Biden must reassure nations that Ukrainian aid is not on the chopping block despite domestic concerns about inflation and pressure to cut spending from some Republicans.
“That's an important message to deliver. But then he has to come home and follow through on that, potentially with a divided Congress which is not going to be easy to do,” Lipsky said.
The president is also likely to face questions in light of his party’s performance in the midterms about the $11 billion in international climate financing he pledged the U.S. would spend annually by 2024. The money that would help lower-income countries fight climate change would require an appropriation by Congress.

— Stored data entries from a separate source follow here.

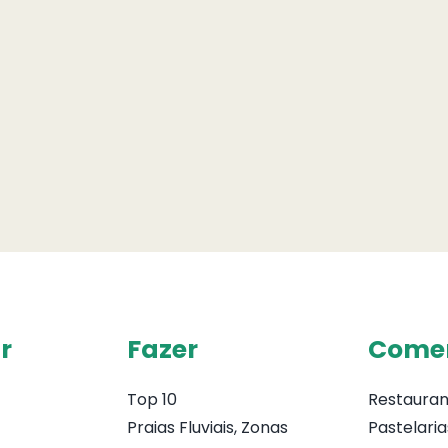
r
Fazer
Come
Top 10
Restauran
Praias Fluviais, Zonas
Pastelaria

Biden plans to visit the Egyptian resort town of Sharm el-Sheikh just long enough to meet with the Middle Eastern nation’s president, Abdel Fattah el-Sisi, and deliver a climate change address. He’ll immediately jet off to a gathering of southeast Asian nations in Cambodia, where he will try to persuade participating countries to reject economic partnerships with China and accept investment from private companies that are based in the U.S.
Although his focus in Bali will be on Xi, Biden also plans to meet with Indonesian President Joko Widodo. European nations and the U.S. are in the final stages of developing a plan to further choke off Putin’s resources by imposing a price cap on Russian gas and oil.
Biden’s administration has pushed hard for the compact but has run into issues with nations such as India and Indonesia that are considering whether to get involved.
“I certainly think there'll be a full court press effort to try to get them to take action,” Shaw said, “to resolve the conflict as soon as possible.”